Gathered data
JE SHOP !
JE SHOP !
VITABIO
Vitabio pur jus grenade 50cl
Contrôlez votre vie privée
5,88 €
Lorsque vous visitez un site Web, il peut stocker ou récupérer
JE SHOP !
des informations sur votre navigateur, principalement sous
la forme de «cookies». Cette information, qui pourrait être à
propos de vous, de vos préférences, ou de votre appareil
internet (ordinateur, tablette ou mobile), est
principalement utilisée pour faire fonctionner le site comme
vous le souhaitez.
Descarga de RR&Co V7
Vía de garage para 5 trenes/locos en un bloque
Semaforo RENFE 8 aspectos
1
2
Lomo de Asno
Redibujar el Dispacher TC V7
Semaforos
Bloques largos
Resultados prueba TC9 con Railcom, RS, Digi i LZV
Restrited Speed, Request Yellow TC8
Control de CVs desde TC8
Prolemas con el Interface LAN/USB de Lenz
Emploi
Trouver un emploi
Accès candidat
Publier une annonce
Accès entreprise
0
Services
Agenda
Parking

...

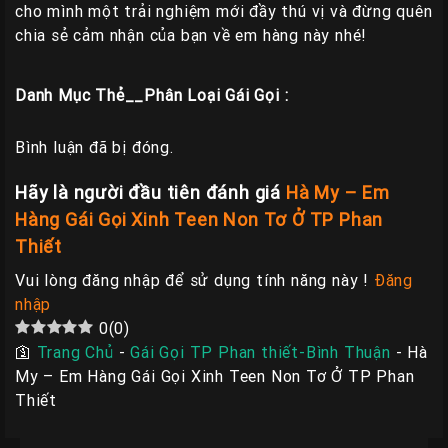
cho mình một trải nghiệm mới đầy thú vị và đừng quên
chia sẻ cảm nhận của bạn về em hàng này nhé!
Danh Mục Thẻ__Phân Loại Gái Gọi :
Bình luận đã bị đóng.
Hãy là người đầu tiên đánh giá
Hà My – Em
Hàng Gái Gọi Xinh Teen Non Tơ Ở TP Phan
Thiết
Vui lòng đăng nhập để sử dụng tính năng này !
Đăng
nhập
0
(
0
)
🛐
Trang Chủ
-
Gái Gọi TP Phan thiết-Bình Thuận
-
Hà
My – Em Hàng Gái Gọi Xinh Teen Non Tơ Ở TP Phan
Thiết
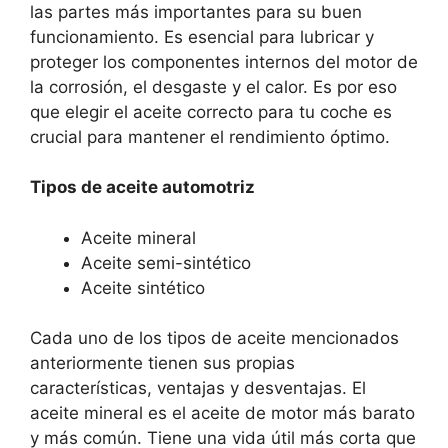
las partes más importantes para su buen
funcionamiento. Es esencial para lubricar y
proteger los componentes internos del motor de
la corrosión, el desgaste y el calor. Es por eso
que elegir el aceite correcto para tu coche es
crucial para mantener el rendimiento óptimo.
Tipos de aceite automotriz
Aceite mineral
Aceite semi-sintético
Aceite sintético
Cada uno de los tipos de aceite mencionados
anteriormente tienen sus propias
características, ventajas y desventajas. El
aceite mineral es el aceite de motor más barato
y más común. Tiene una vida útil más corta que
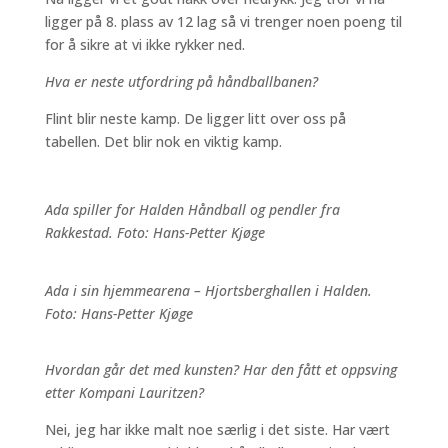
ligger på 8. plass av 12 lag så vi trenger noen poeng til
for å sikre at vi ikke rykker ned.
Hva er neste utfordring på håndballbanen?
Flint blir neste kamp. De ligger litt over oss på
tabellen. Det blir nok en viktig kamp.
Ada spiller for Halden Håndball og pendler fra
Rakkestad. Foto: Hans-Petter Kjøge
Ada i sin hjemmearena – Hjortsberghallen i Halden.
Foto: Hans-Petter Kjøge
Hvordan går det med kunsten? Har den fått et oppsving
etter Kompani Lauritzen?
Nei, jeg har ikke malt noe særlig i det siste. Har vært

Task prompt:
Copy out word for word the part of the listing that opens with the line containing "las partes más importantes para su buen" and closes with the line containing "aceite mineral es", both included.

Response for this exercise:
las partes más importantes para su buen
funcionamiento. Es esencial para lubricar y
proteger los componentes internos del motor de
la corrosión, el desgaste y el calor. Es por eso
que elegir el aceite correcto para tu coche es
crucial para mantener el rendimiento óptimo.
Tipos de aceite automotriz
Aceite mineral
Aceite semi-sintético
Aceite sintético
Cada uno de los tipos de aceite mencionados
anteriormente tienen sus propias
características, ventajas y desventajas. El
aceite mineral es el aceite de motor más barato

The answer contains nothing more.